– Вы бы хотели, что бы сейчас вернули смертную казнь?
– Нет. Хотя это и спорный вопрос. У нас несовершенная система правосудия. Снова будут страдать невиновные люди.
На кухне становится жарко. С.С.открывает окна, смотрит на часы. Я понимаю его намек, улыбаюсь и направляюсь в коридор.
– А живете-то как теперь?
– Так и живу, как все. Не жалуюсь. Вообще-то, на этой должности долго не работают. Мне говорили, что один до меня, отработав 3 года, психом стал.… После приказ вышел: кто проработал «палачом» пять лет, давали звание полковника. В дома отдыха отправляли, были такие на Черноморье… Я ушел – не выдержал, до пяти лет не выслужился.
Напоследок сказал так грустно-грустно:
– Психиатры говорят, что редкий человек может остаться в своем уме после четвертого по счету убийства…а их знаете сколько у меня за 5 лет было…
О бесстрашии перед смертью.
Смысл слова «никогда» можно понять только в морге. Во всех остальных местах употребление этого слова – явная профанация. Оксана Робски
– Ничего я вам не скажу!, – смеется С.С. и резко открывает дверь горизонтального холодильника в судебно-медицинском морге.
Сейчас вместе со своим ассистентом он положит туда труп женщины лет 45-ти. Ее выдал педикюр – вишневый матовый лак, мозолистая щиколотка и ярко выраженная косточка большого пальца. Выше ног боюсь смотреть.
– Да не бойся ты. Надо бояться живых, а не мертвых, – говорит он мне равнодушно и берет ее за пятку. На коже расползается фиолетовое пятно, он мнет его пальцами, но пятно остается.

## Исходные данные
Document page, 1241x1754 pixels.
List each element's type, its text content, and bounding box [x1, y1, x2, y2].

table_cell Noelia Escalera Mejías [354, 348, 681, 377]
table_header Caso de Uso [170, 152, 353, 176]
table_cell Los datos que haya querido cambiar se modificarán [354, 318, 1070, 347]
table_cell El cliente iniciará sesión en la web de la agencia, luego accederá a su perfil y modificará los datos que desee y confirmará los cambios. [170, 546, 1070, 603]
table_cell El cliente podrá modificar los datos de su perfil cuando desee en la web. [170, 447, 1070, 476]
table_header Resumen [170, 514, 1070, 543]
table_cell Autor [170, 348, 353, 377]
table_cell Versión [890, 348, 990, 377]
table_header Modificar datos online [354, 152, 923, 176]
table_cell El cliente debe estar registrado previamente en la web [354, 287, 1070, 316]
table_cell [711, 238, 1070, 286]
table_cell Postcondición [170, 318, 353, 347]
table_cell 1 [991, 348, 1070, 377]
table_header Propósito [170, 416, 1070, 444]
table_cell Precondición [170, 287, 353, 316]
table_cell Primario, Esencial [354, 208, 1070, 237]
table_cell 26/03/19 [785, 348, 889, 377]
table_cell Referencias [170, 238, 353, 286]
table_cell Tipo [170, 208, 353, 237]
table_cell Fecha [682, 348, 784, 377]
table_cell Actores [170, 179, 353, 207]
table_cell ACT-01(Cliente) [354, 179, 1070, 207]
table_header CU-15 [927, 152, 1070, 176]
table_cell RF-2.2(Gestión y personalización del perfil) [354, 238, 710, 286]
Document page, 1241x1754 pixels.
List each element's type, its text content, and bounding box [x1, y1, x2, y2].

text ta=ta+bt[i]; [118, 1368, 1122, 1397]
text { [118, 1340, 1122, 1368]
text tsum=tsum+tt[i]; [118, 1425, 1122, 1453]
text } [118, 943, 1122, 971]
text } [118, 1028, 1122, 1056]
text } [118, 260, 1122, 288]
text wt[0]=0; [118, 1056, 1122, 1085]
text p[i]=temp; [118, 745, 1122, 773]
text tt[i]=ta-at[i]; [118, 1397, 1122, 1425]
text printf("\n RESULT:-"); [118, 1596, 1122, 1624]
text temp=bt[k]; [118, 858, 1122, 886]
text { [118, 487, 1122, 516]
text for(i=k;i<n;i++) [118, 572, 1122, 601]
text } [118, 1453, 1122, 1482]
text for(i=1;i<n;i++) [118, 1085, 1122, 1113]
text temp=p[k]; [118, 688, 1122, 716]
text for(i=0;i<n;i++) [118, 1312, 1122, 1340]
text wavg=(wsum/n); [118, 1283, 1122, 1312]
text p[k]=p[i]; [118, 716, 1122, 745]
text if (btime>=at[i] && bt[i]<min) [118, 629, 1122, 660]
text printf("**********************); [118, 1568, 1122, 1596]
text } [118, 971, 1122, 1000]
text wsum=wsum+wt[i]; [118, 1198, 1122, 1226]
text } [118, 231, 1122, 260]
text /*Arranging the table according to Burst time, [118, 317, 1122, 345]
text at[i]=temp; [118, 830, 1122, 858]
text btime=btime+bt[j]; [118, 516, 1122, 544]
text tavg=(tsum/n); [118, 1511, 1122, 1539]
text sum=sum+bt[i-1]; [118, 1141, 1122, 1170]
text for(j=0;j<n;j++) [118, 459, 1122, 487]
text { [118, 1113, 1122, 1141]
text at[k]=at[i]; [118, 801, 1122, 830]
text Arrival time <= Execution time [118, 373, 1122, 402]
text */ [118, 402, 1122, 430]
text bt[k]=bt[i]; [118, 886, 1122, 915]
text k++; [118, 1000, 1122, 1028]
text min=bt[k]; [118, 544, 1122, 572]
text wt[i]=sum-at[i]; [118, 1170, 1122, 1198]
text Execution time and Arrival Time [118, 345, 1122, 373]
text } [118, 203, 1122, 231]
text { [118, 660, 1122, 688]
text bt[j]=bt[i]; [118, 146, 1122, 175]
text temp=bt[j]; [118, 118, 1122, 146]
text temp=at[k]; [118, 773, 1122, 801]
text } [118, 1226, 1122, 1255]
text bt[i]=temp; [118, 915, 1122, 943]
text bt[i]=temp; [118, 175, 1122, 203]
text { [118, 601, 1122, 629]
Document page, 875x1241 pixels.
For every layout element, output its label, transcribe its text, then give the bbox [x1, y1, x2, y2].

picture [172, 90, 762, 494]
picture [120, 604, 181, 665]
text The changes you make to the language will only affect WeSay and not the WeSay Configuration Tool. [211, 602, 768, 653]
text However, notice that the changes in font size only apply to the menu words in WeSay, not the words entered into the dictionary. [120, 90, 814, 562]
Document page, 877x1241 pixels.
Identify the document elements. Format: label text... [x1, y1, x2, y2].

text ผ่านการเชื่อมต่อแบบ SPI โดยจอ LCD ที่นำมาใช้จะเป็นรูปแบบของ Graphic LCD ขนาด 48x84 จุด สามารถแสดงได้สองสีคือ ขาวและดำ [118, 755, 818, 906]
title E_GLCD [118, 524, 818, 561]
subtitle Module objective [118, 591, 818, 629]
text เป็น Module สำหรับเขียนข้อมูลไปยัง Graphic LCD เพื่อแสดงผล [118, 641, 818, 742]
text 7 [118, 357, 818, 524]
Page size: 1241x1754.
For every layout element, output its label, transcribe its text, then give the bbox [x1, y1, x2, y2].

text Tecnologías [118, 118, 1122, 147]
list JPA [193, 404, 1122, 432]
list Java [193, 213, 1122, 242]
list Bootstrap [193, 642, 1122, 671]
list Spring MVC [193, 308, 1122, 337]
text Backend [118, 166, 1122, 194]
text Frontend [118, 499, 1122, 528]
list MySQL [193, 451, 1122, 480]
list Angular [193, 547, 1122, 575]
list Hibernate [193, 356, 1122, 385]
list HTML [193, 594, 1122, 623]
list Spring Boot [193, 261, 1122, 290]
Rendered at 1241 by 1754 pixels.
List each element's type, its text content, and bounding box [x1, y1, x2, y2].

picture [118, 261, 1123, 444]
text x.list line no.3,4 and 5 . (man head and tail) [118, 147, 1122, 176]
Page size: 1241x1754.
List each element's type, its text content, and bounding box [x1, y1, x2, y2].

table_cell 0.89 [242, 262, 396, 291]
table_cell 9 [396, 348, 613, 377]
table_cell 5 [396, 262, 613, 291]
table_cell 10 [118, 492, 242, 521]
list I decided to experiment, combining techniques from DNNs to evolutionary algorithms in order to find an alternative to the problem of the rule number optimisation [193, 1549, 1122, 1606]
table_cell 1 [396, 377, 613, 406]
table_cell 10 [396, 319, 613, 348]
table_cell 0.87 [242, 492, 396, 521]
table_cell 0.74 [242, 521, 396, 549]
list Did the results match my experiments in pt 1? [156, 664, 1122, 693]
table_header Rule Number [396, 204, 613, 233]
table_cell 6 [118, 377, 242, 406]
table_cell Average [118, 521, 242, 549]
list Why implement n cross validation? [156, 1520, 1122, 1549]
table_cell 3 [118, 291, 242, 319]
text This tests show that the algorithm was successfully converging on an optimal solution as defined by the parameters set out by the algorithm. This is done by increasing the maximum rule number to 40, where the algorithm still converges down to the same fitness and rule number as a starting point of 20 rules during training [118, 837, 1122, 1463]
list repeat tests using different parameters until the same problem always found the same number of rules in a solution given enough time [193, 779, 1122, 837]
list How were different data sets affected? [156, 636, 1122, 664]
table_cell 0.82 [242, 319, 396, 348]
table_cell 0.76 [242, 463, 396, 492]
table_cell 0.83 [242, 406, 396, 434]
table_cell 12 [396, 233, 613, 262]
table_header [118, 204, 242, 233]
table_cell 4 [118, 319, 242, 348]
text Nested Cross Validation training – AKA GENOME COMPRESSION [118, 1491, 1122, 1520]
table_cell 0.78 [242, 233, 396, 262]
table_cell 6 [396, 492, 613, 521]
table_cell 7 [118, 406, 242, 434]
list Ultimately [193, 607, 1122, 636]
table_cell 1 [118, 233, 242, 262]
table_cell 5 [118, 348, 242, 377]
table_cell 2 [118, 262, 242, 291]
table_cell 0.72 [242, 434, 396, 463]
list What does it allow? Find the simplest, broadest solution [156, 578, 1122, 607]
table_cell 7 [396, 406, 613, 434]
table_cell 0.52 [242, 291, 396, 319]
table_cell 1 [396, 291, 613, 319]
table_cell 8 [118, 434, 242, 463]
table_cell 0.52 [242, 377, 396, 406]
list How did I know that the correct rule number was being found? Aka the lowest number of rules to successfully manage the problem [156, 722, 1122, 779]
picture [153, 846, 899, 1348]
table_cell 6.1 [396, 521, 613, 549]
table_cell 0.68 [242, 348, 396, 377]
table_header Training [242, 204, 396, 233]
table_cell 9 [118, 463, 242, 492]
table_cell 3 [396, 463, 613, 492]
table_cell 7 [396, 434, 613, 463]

## Порядок выполнения
Выведите без изменений фрагмент текста для изучения: от слов «На кухне становится» до слов «бесстрашии перед смертью.» включительно.

## Ответ к заданию
На кухне становится жарко. С.С.открывает окна, смотрит на часы. Я понимаю его намек, улыбаюсь и направляюсь в коридор.
– А живете-то как теперь?
– Так и живу, как все. Не жалуюсь. Вообще-то, на этой должности долго не работают. Мне говорили, что один до меня, отработав 3 года, психом стал.… После приказ вышел: кто проработал «палачом» пять лет, давали звание полковника. В дома отдыха отправляли, были такие на Черноморье… Я ушел – не выдержал, до пяти лет не выслужился.
Напоследок сказал так грустно-грустно:
– Психиатры говорят, что редкий человек может остаться в своем уме после четвертого по счету убийства…а их знаете сколько у меня за 5 лет было…
О бесстрашии перед смертью.